Dimensão Indicadores Categorias

Econômico

• Participação na decisão de acesso ao crédito

• Participação na gestão da propriedade

• Participação na gestão da renda familiar

• Autonomia sobre a renda individual

• Aumento da renda individual

• Melhoria do bem-estar pessoal e familiar

• Posse da terra

• Agência para mobilização de recursos

• Diversificação da produção

• Capacidade de negociar com agentes de mercado

• Conhecimento técnico-gerencial

• Perfil socioeconômico: posse da terra, renda bruta familiar, atividades desenvolvidas, participação na atividade agropecuária; atividades e rendas não agrícolas; participação na gestão da renda familiar; acesso à renda familiar; gestão da propriedade participação no processo de

comercialização; divisão sexual do trabalho

• A experiência com o crédito Pronaf:

processo decisório; nível de

conhecimento sobre o Pronaf; acesso à informação; formas de gestão dos recursos do Pronaf; formas de gestão da renda oriunda da atividade

financiada pelo Pronaf; envolvimento no processo de acesso ao crédito;

contato com os consultores e agentes bancários; acesso à assistência técnica, dificuldades de acesso;

melhoria na qualidade de vida;

perspectivas para o futuro.

Social

• Acesso à educação

• Acesso à informação e conhecimento técnico

• Participação em formações e capacitações

• Acesso a assistência técnica

• Mobilidade física

• Aumento da autoestima

• Desenvolvimento da capacidade de agência

• Capacidade de expor ideias e de se motivar

• Mudança nas relações de gênero na família

• Consciência das relações de gênero

• Perfil sociocultural: idade, número de filhos, escolaridade, estado civil

• Relações sociais e políticas: acesso à informação; contato com agentes externos; participação em organizações sociais; percepção sobre as relações de gênero nas organizações sociais; acesso à assistência técnica; percepções sobre a atuação da ATER; participação em cursos e eventos; consciência de gênero.

• Mudanças após o Pronaf:

preocupações, aumento de renda;

mudança nas relações sociais e na família, desenvolvimento da autoestima; desenvolvimento da capacidade de agência.

Político

• Participação em organizações sociais

• Participação em cargos eletivos de diretoria

• Participação em outras políticas públicas

• Capacidade de estabelecer relacionamento com outros atores sociais e políticos

• Capacidade de estabelecer redes de apoio

• Capacidade de mobilização e organização social

Fonte: elaborado pela autora a partir das ideias de Malhotra et al. (2002) e Sen (2000).

A partir da análise das categorias e do cruzamento de dados com os resultados da análise dos mediadores, estabeleceram-se os limites e potencialidades ou possibilidades de empoderamento das mulheres por meio das políticas de crédito.

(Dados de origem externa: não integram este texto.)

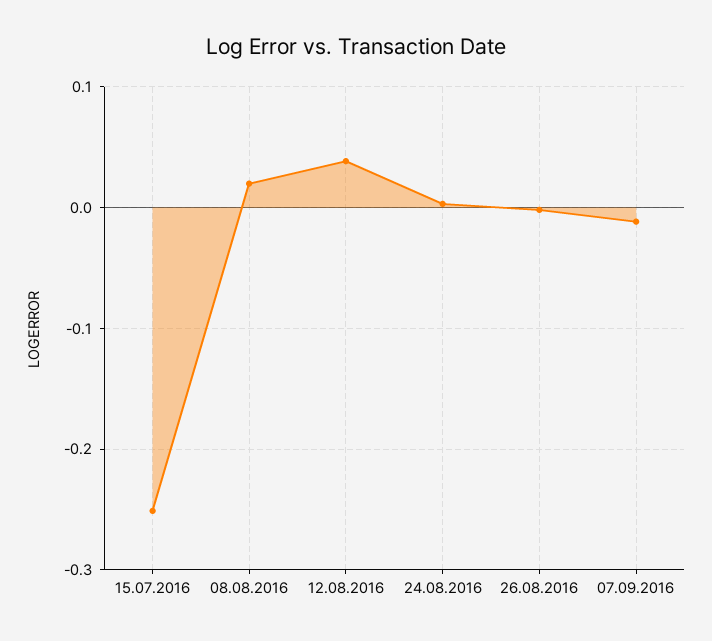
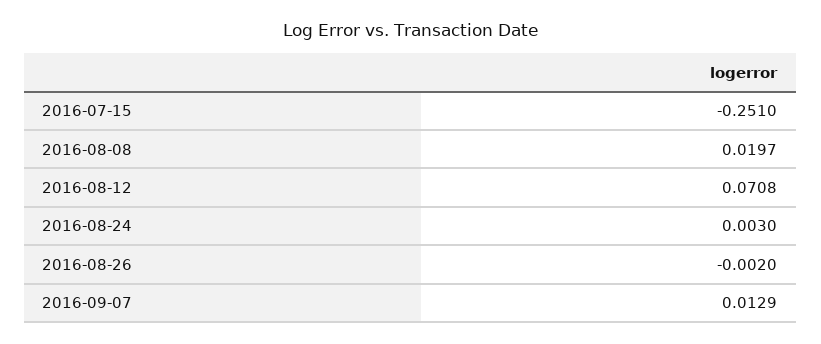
12.08.2016: 0.04 -> 0.0708
07.09.2016: -0.01 -> 0.0129

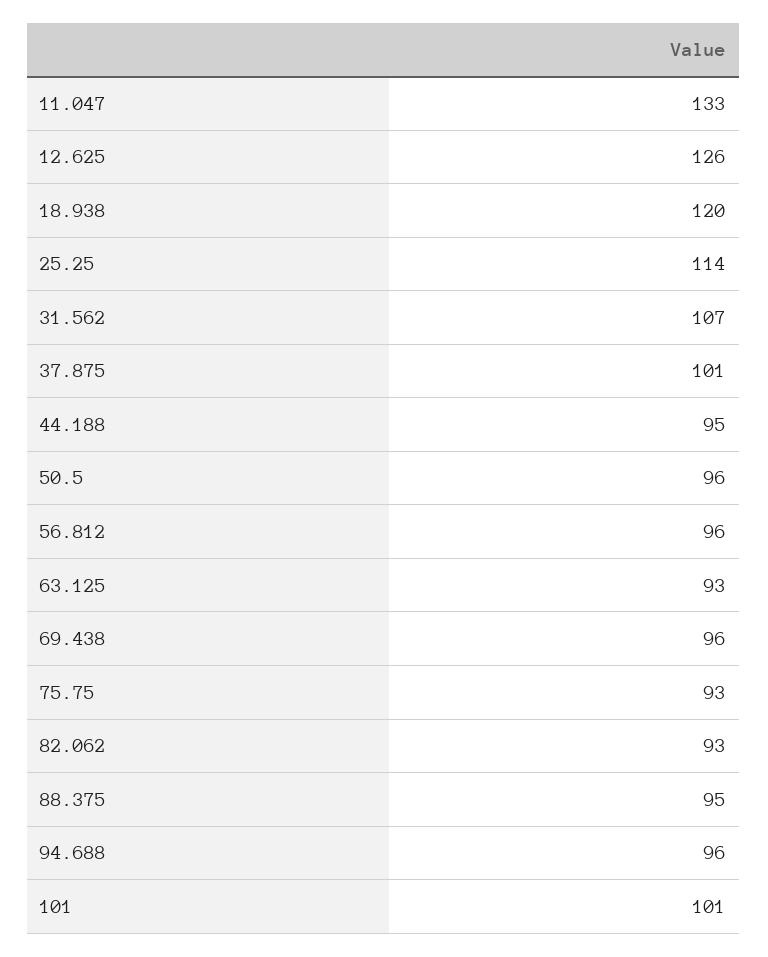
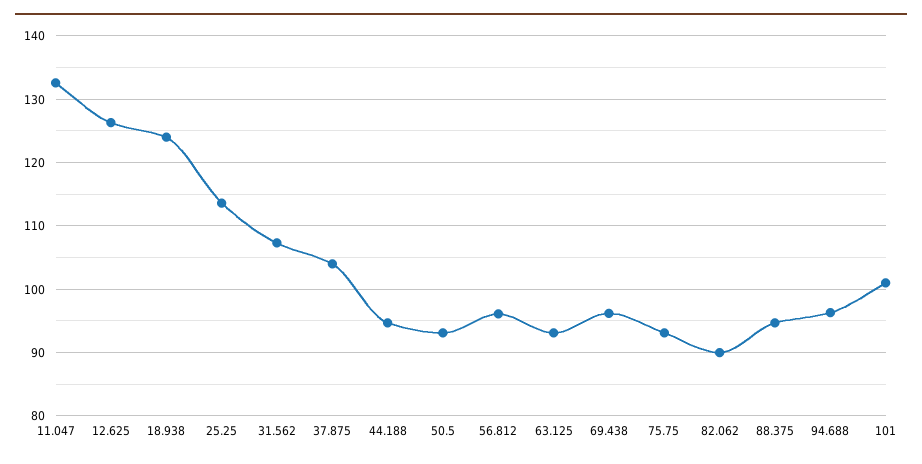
18.938: 120 -> 124
37.875: 101 -> 104
50.5: 96 -> 93
82.062: 93 -> 90

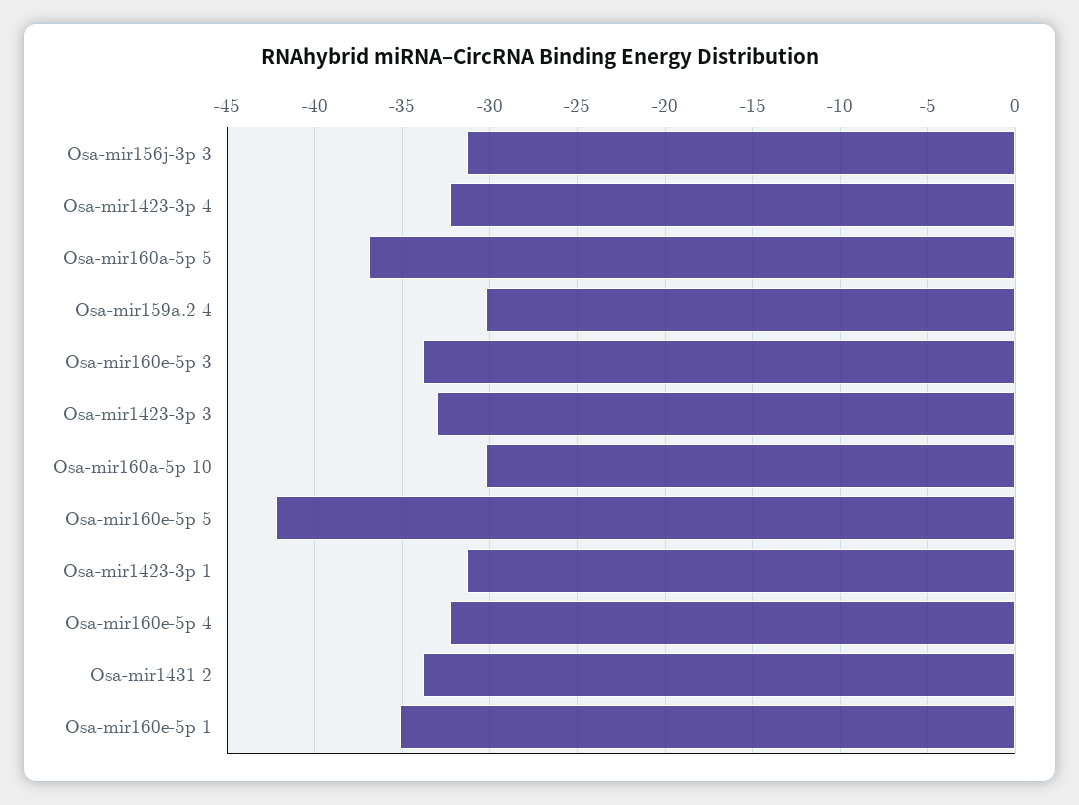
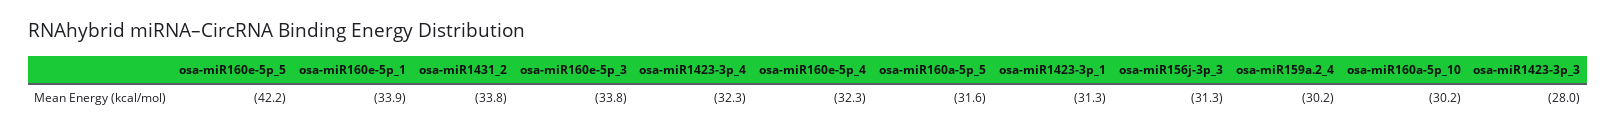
Osa-mir160a-5p 5: -37 -> -31.6
Osa-mir1423-3p 3: -33 -> -28
Osa-mir160e-5p 1: -35 -> -33.9

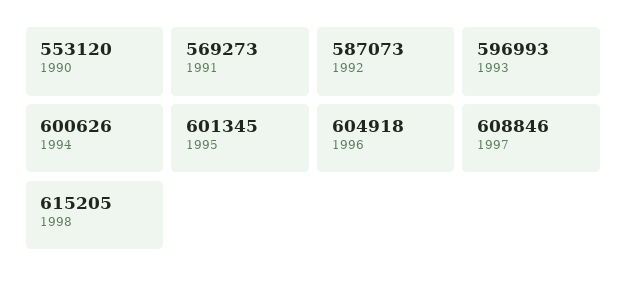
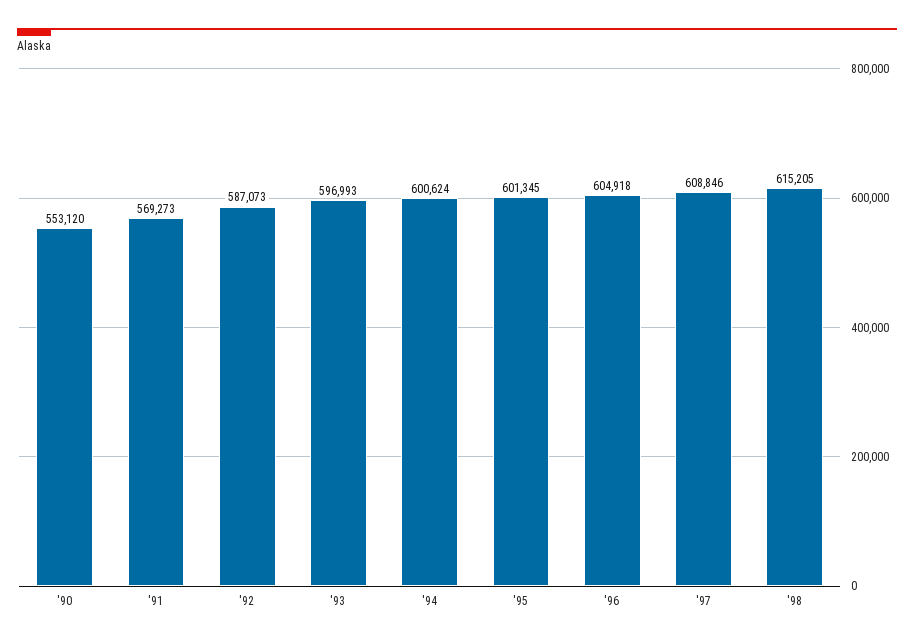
1994: 600626 -> 600624

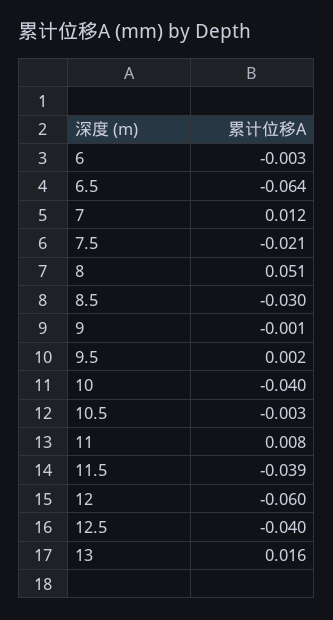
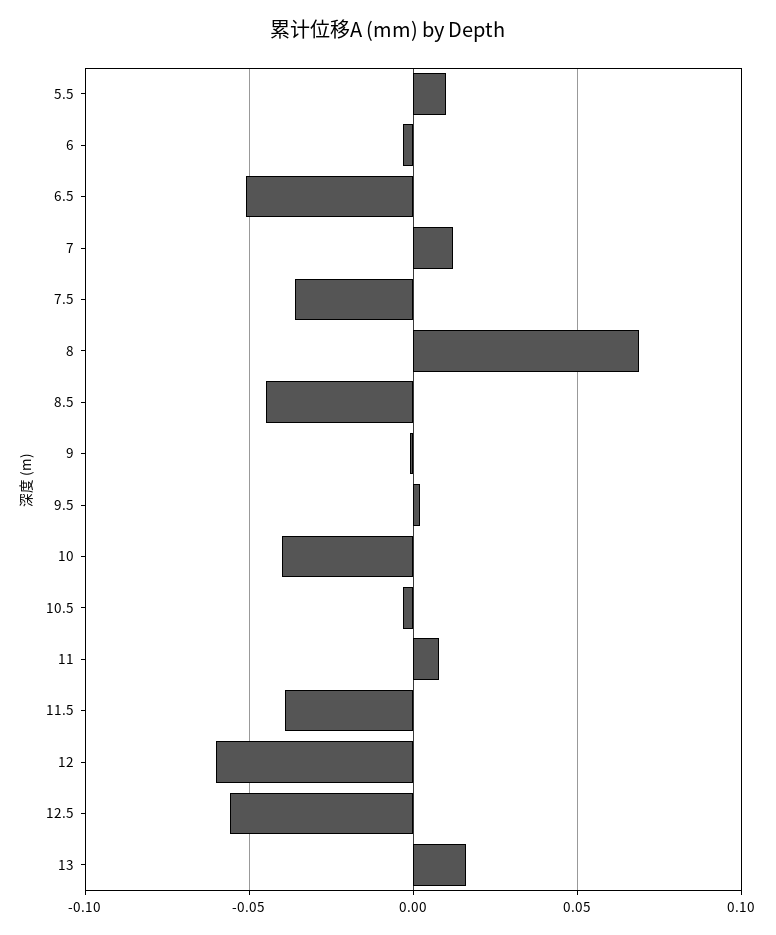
6.5: -0.064 -> -0.05
7.5: -0.021 -> -0.035
8: 0.051 -> 0.07
8.5: -0.03 -> -0.045
12.5: -0.04 -> -0.055
5.5: none -> 0.01

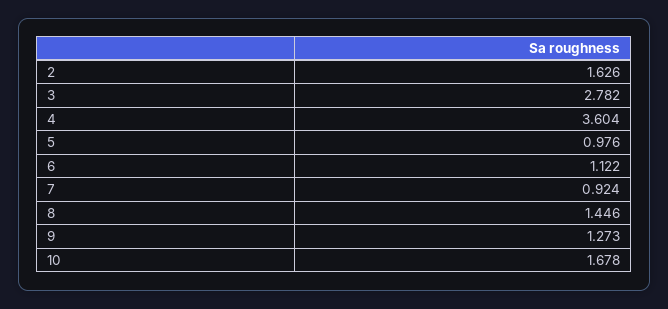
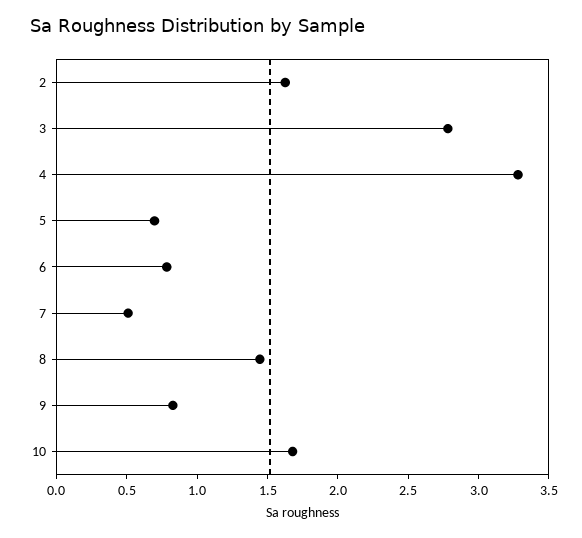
4: 3.604 -> 3.3
5: 0.976 -> 0.7
6: 1.122 -> 0.8
7: 0.924 -> 0.5
9: 1.273 -> 0.8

Os resultados e a discussão foram organizados de forma a compreender a situação sociocultural e econômica atual da mulher e de sua família e a sua relação com a família e os atores sociais; a sua experiência de acesso ao crédito, envolvendo as relações de gênero que determinaram o seu grau de envolvimento no processo, na gestão e com os mediadores; as transformações ocorridas na vida das mulheres após o acesso ao crédito. Em seguida, analisa-se a atuação da mediação; o processo de operacionalização do crédito; a influência das percepções de gênero no processo de aplicação do crédito; análise do processo de mediação da ATER oficial e dos demais mediadores sociais, como os sindicatos, cooperativas e MMC. Por fim, apresenta-se o resultado sistematizado do impacto dos indicadores nas três dimensões do empoderamento e, a partir dele, apresentam-se os limites e possibilidades do desenvolvimento da autonomia das mulheres através do acesso ao crédito Pronaf.